Ma ognuno di loro procede con una tale costanza che la maggior parte dei miei amici e coetanei (giovani e in perfetta salute), sono sicuro, non riuscirebbe a stargli dietro!
E potete starne certi, che se di veri pellegrini si tratta, tutti prima o poi, giungono a destinazione.

Quella forza estranea, quella presenza soprannaturale, quel qualcosa in piu’ che spinge il pellegrino verso la meta, si chiama FEDE.
Qui, e’ cosi evidente e tangibile che non si puo’ mettere in discussione il suo infinito potere.

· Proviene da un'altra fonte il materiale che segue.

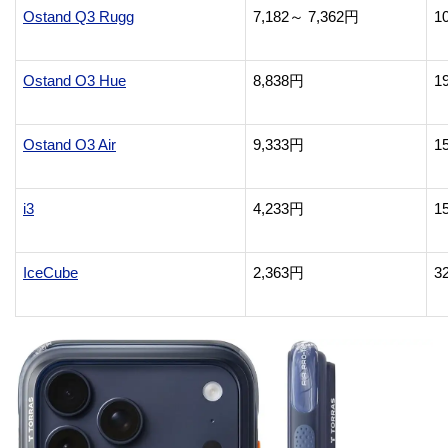
Ostand Q3 Rugg
7,182～ 7,362円
1
Ostand O3 Hue
8,838円
1
Ostand O3 Air
9,333円
1
i3
4,233円
1
IceCube
2,363円
3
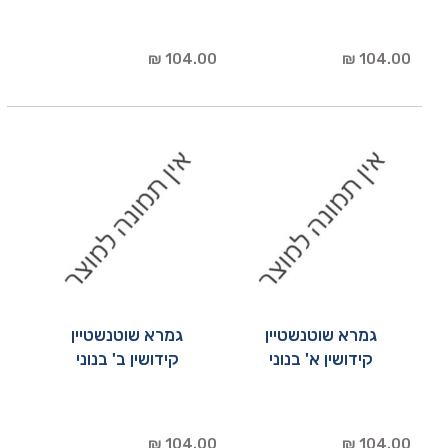
104.00 ₪
104.00 ₪
גמרא שוטנשטיין
גמרא שוטנשטיין
קידושין א' בנוני
קידושין ב' בנוני
104.00 ₪
104.00 ₪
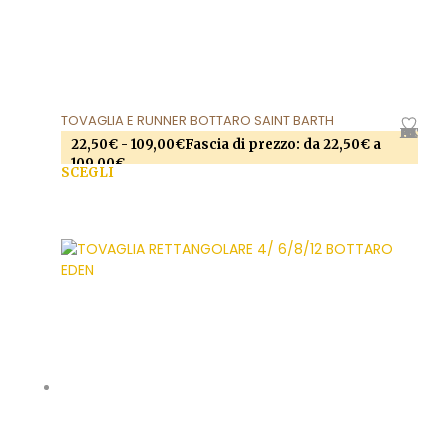
TOVAGLIA E RUNNER BOTTARO SAINT BARTH
AGGIUNGI ALLA LISTA DEI DESIDERI
22,50
€
-
109,00
€
Fascia di prezzo: da 22,50€ a
109,00€
SCEGLI
Questo prodotto ha più varianti. Le opzioni
possono essere scelte nella pagina del prodotto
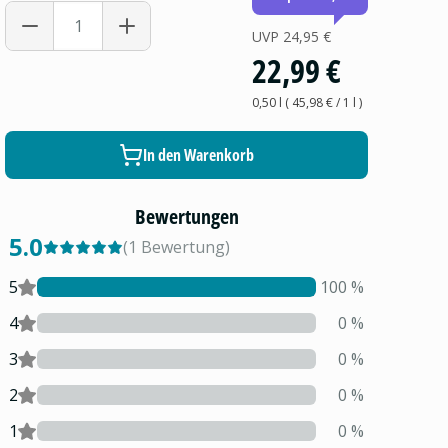
UVP
24,95 €
22,99 €
0,50 l
(
45,98 €
/ 1
l
)
In den Warenkorb
Bewertungen
5.0
(
1
Bewertung
)
5
100
%
4
0
%
3
0
%
2
0
%
1
0
%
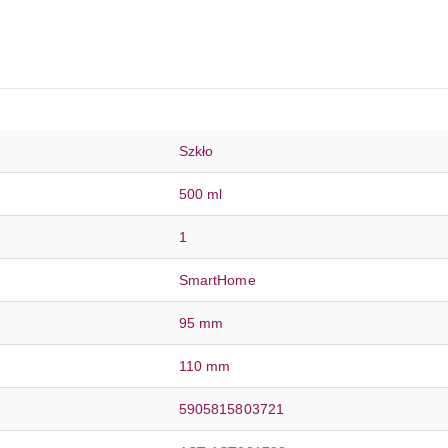
Szkło
500 ml
1
SmartHome
95 mm
110 mm
5905815803721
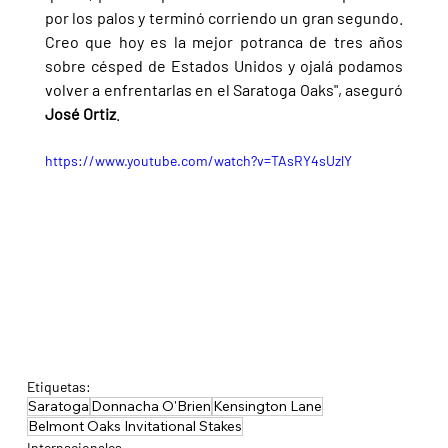
por los palos y terminó corriendo un gran segundo. 
Creo que hoy es la mejor potranca de tres años 
sobre césped de Estados Unidos y ojalá podamos 
volver a enfrentarlas en el Saratoga Oaks", aseguró 
José Ortiz
.
https://www.youtube.com/watch?v=TAsRY4sUzlY
Etiquetas:
Saratoga
Donnacha O'Brien
Kensington Lane
Belmont Oaks Invitational Stakes
Internacionales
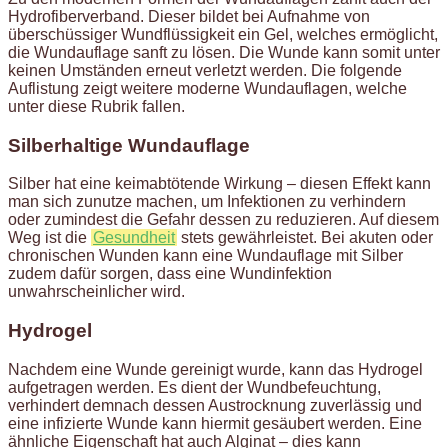
Hydrofiberverband. Dieser bildet bei Aufnahme von
überschüssiger Wundflüssigkeit ein Gel, welches ermöglicht,
die Wundauflage sanft zu lösen. Die Wunde kann somit unter
keinen Umständen erneut verletzt werden. Die folgende
Auflistung zeigt weitere moderne Wundauflagen, welche
unter diese Rubrik fallen.
Silberhaltige Wundauflage
Silber hat eine keimabtötende Wirkung – diesen Effekt kann
man sich zunutze machen, um Infektionen zu verhindern
oder zumindest die Gefahr dessen zu reduzieren. Auf diesem
Weg ist die
Gesundheit
stets gewährleistet. Bei akuten oder
chronischen Wunden kann eine Wundauflage mit Silber
zudem dafür sorgen, dass eine Wundinfektion
unwahrscheinlicher wird.
Hydrogel
Nachdem eine Wunde gereinigt wurde, kann das Hydrogel
aufgetragen werden. Es dient der Wundbefeuchtung,
verhindert demnach dessen Austrocknung zuverlässig und
eine infizierte Wunde kann hiermit gesäubert werden. Eine
ähnliche Eigenschaft hat auch Alginat – dies kann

Oggi e’ stata una giornata corta e facile. Ho fatto pochi chilometri rispetto agli altri giorni perche’ volevo fare tappa a Leon, importante citta’ d’arte ricca di monumenti romani e medievali. Questa la bella piazza San Marcos…
(foto panoramica, clicca per ingrandire)

Non si puo’ dire che Leon sia una brutta citta’, ma mi aspettavo di piu’ dopo le visite entusiasmanti di Pamplona, Logrono e Burgos.
Una nota positiva che ho riscontrato in tutte le citta’ spagnole (anche del centro e del sud) e’ la grande vivibilita’, che si manifesta soprattutto nei diffusi spazi verdi, Leon compresa…

Il viaggio procede alla grande e senza intoppi. Mi aspettano un paio di tappe dure in montagna ma le affronto con serenita’. Cerco di godermi ogni singolo giorno, sapendo bene che cio’ che conta non e’ la meta, ma la strada fatta per raggiungerla.